YOUR GOAL ::
Find each line in the items below that contains the word "dunia", and copy those lines. Letter case must match.

--- START ---

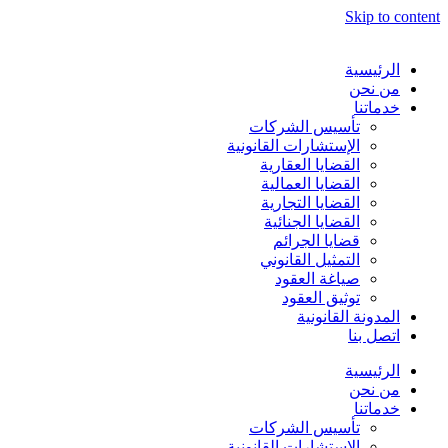
Skip to content
الرئيسية
من نحن
خدماتنا
تأسيس الشركات
الإستشارات القانونية
القضايا العقارية
القضايا العمالية
القضايا التجارية
القضايا الجنائية
قضايا الجرائم
التمثيل القانوني
صياغة العقود
توثيق العقود
المدونة القانونية
اتصل بنا
الرئيسية
من نحن
خدماتنا
تأسيس الشركات
الإستشارات القانونية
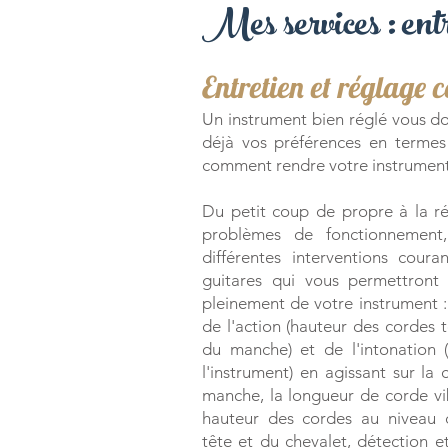
Mes services : entr
Entretien et réglage 
Un instrument bien réglé vous do
déjà vos préférences en termes
comment rendre votre instrument 
Du petit coup de propre à la ré
problèmes de fonctionnement,
différentes interventions coura
guitares qui vous permettront 
pleinement de votre instrument 
de l'action (hauteur des cordes 
du manche) et de l'intonation (
l'instrument) en agissant sur la
manche, la longueur de corde vi
hauteur des cordes au niveau d
tête et du chevalet, détection e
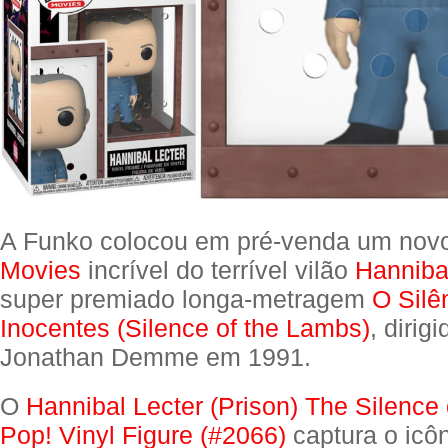
A Funko colocou em pré-venda um no
Movies
incrível do terrível vilão
Hanniba
super premiado longa-metragem
O Silê
Inocentes (Silence of the Lambs)
, dirig
Jonathan Demme em 1991.
O
Hannibal Lecter (Prison) The Silence
Pop! Vinyl Figure (#2066)
captura o icô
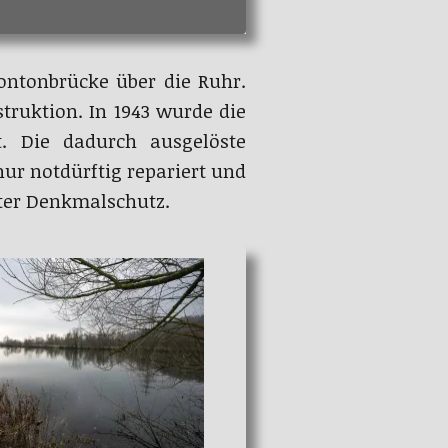
Pontonbrücke über die Ruhr.
truktion. In 1943 wurde die
t. Die dadurch ausgelöste
ur notdürftig repariert und
nter Denkmalschutz.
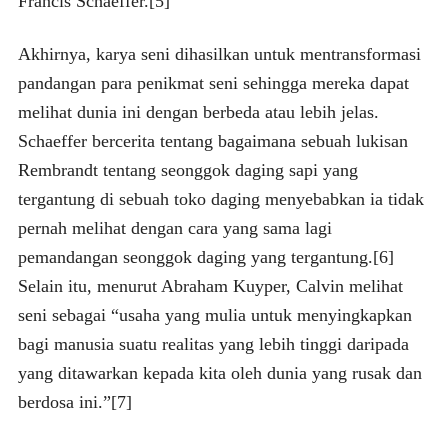
Francis Schaeffer.[5]
Akhirnya, karya seni dihasilkan untuk mentransformasi
pandangan para penikmat seni sehingga mereka dapat
melihat dunia ini dengan berbeda atau lebih jelas.
Schaeffer bercerita tentang bagaimana sebuah lukisan
Rembrandt tentang seonggok daging sapi yang
tergantung di sebuah toko daging menyebabkan ia tidak
pernah melihat dengan cara yang sama lagi
pemandangan seonggok daging yang tergantung.[6]
Selain itu, menurut Abraham Kuyper, Calvin melihat
seni sebagai “usaha yang mulia untuk menyingkapkan
bagi manusia suatu realitas yang lebih tinggi daripada
yang ditawarkan kepada kita oleh dunia yang rusak dan
berdosa ini.”[7]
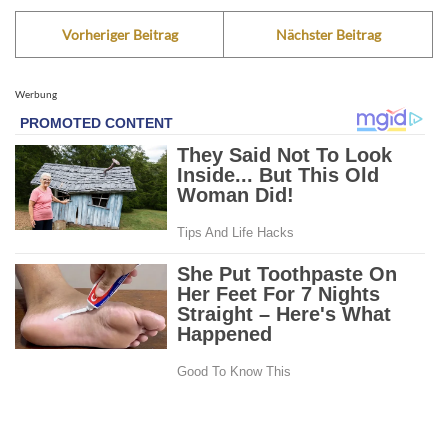
Vorheriger Beitrag
Nächster Beitrag
Werbung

--- END ---

TASK OUTPUT ::
melihat dunia ini dengan berbeda atau lebih jelas.
yang ditawarkan kepada kita oleh dunia yang rusak dan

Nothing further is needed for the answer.